• Comment une banque d'affaires réputée prudente est devenue un casino spéculatif

    Comment une banque d'affaires réputée prudente est devenue un casino spéculatif


    Londres Correspondant
     

     

    Sur son site Internet, Goldman Sachs (GS) proclame haut et fort le premier précepte de sa charte interne : " Les intérêts de nos clients priment. " Or, aujourd'hui, ceux-ci se rebiffent devant le double jeu d'une institution à la fois juge et partie, qui joue sur les deux tableaux. Les britanniques Lloyds Banking Group et Royal Bank of Scotland, l'allemande IKB, le gouvernement grec, les groupes énergétiques chinois font partie des multiples victimes de la stratégie de l'enseigne visant à privilégier ses opérations en compte propre.

    " Goldman Sachs est uniquement motivé par ses intérêts, ce qui est étrange pour une banque conseil " : tel est le bilan que tire un entrepreneur britannique qui a eu recours à l'institution new-yorkaise pour s'introduire en Bourse aux Etats-Unis.

    Comment Goldman Sachs est-elle passée, en deux décennies, d'une banque d'affaires traditionnelle réputée pour sa prudence à un vaste casino spéculatif ? Après la retraite de son PDG historique, le prudent John Weinberg, en 1990, le métier du négoce a pris le pouvoir chez GS.

    Ses successeurs, Robert Rubin et Jon Corzine, traders de formation, ont privilégié les activités de marché, plus rentables que les mandats de conseil aux entreprises. Arrivé aux commandes en 2000, Hank Paulson, un banquier conseil traditionnel, s'est efforcé - en vain - de rétablir l'équilibre entre les deux activités. Devenu secrétaire au Trésor en 2006, il a catapulté son second, Lloyd Blankfein, au sommet.

    Cet ancien trader en métaux s'est entouré d'un état-major de traders moulés comme lui à la dure école du courtier en matières premières J. Aron. Peu après sa nomination, il lance une stratégie consistant à créer un vaste supermarché de la finance mêlant trois activités : conseil aux entreprises, gestion de patrimoine et négoce pour compte propre.

    En parfaite légalité, les informations obtenues auprès des clients doivent désormais nourrir les trois activités.
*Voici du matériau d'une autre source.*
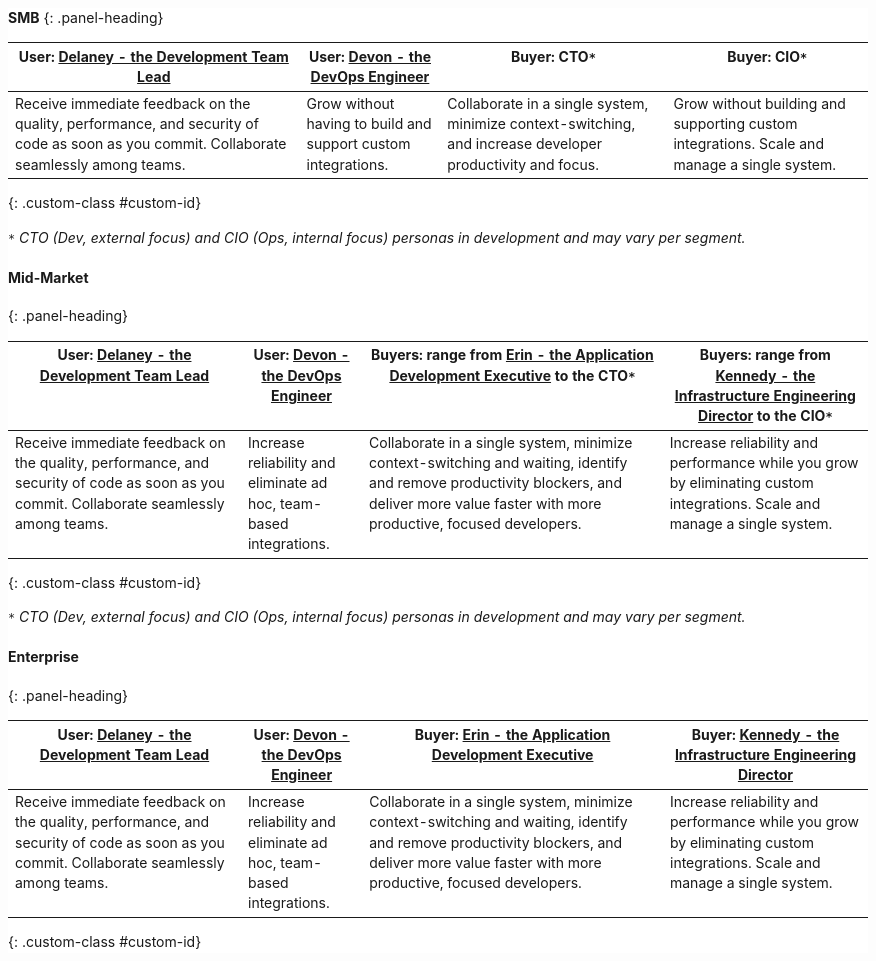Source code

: **SMB**
{: .panel-heading}

<div class="panel-body">

|   User: [Delaney - the Development Team Lead](/handbook/product/personas/#delaney-development-team-lead)	|   User: [Devon - the DevOps Engineer](/handbook/product/personas/)	|   Buyer: CTO<code>&ast;</code>	|  Buyer: CIO<code>&ast;</code> 	|
|---	|---	|---	|---	|
|   Receive immediate feedback on the quality, performance, and security of code as soon as you commit. Collaborate seamlessly among teams.	|   Grow without having to build and support custom integrations.	|   Collaborate in a single system, minimize context-switching, and increase developer productivity and focus.	|   Grow without building and supporting custom integrations. Scale and manage a single system.	|
{: .custom-class #custom-id}

*<code>&ast;</code> CTO (Dev, external focus) and CIO (Ops, internal focus) personas in development and may vary per segment.*

</div>

#### **Mid-Market**
{: .panel-heading}

<div class="panel-body">

|   User: [Delaney - the Development Team Lead](/handbook/product/personas/#delaney-development-team-lead)	|   User: [Devon - the DevOps Engineer](/handbook/product/personas/)	|   Buyers: range from [Erin - the Application Development Executive](https://about.gitlab.com/handbook/marketing/strategic-marketing/roles-personas/buyer-persona/#erin---the-application-development-executive-vp-etc) to the CTO<code>&ast;</code>	|  Buyers: range from [Kennedy - the Infrastructure Engineering Director](https://about.gitlab.com/handbook/marketing/strategic-marketing/roles-personas/buyer-persona/#kennedy---the-infrastructure-engineering-director) to the CIO<code>&ast;</code> 	|
|---	|---	|---	|---	|
|   Receive immediate feedback on the quality, performance, and security of code as soon as you commit. Collaborate seamlessly among teams.	|   Increase reliability and eliminate ad hoc, team-based integrations.	|  Collaborate in a single system, minimize context-switching and waiting, identify and remove productivity blockers, and deliver more value faster with more productive, focused developers. 	|   Increase reliability and performance while you grow by eliminating custom integrations. Scale and manage a single system.	|
{: .custom-class #custom-id}

*<code>&ast;</code> CTO (Dev, external focus) and CIO (Ops, internal focus) personas in development and may vary per segment.*

</div>

#### **Enterprise**
{: .panel-heading}

<div class="panel-body">

|   User: [Delaney - the Development Team Lead](/handbook/product/personas/#delaney-development-team-lead)	|   User: [Devon - the DevOps Engineer](/handbook/product/personas/)	|   Buyer: [Erin - the Application Development Executive](https://about.gitlab.com/handbook/marketing/strategic-marketing/roles-personas/buyer-persona/#erin---the-application-development-executive-vp-etc)	|  Buyer: [Kennedy - the Infrastructure Engineering Director](https://about.gitlab.com/handbook/marketing/strategic-marketing/roles-personas/buyer-persona/#kennedy---the-infrastructure-engineering-director) 	|
|---	|---	|---	|---	|
|   Receive immediate feedback on the quality, performance, and security of code as soon as you commit. Collaborate seamlessly among teams.	|   Increase reliability and eliminate ad hoc, team-based integrations.	|   Collaborate in a single system, minimize context-switching and waiting, identify and remove productivity blockers, and deliver more value faster with more productive, focused developers.	|   Increase reliability and performance while you grow by eliminating custom integrations. Scale and manage a single system.	|
{: .custom-class #custom-id}

</div></div>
Les comptes deviennent, selon l'analyste réputé Brad Hintz, " une vaste bouillabaisse " où il est impossible de s'y retrouver. L'évolution des revenus illustre ce transfert de pouvoir.

    En 1999, le négoce représentait 43 % du revenu net de Goldman de 13,3 milliards de dollars (10 milliards d'euros), la banque d'investissement 33 %, et la gestion de patrimoine 24 %.

    En 2006, les parts sont respectivement de 68 %, 15 % et 17 % sur un revenu de 37,7 milliards (28,3 milliards d'euros). Et en 2009, de 77 %, 10 % et 13 % d'un revenu de 45,1 milliard de dollars (33,8 milliards d'euros).

    Comment expliquer cette domination du trading ? D'abord, la vive concurrence qui oppose les banques dans le conseil ou la gestion de fortune réduit les marges, alors que le trading, en particulier obligataire, est guidé par les volumes. Ensuite, la culture maison très particulière - esprit d'équipe, pression constante, culte du succès à tout prix, arrogance - ne peut que favoriser les activités de marché.

    Jusqu'à la crise financière de l'automne 2008, le mastodonte a pu tirer profit de la volatilité des cours de matières premières, en particulier du pétrole, sa spécialité, de la déréglementation financière et de l'essor des hedge funds. Et avec la crise, GS a été le premier bénéficiaire de la disparition de gros concurrents dans le négoce (Lehman Brothers et Bear Stearns) et de l'affaiblissement de banques d'affaires concurrentes, telles Merril Lynch et Morgan Stanley.

    Bien que cotée en Bourse depuis 1999, Goldman Sachs est restée fondamentalement le partenariat de ses débuts : un " club " peu transparent qui se referme comme une huître devant analystes et médias.

    Et à l'inverse de ses dangereux concurrents - JP Morgan Chase et Barclays - GS n'a pas de face publique, en l'occurrence une banque commerciale avec guichets et publicité auxquels le public peut s'identifier. C'est pourquoi, face aux scandales qui s'accumulent, son gantelet se referme aujourd'hui sur le vide.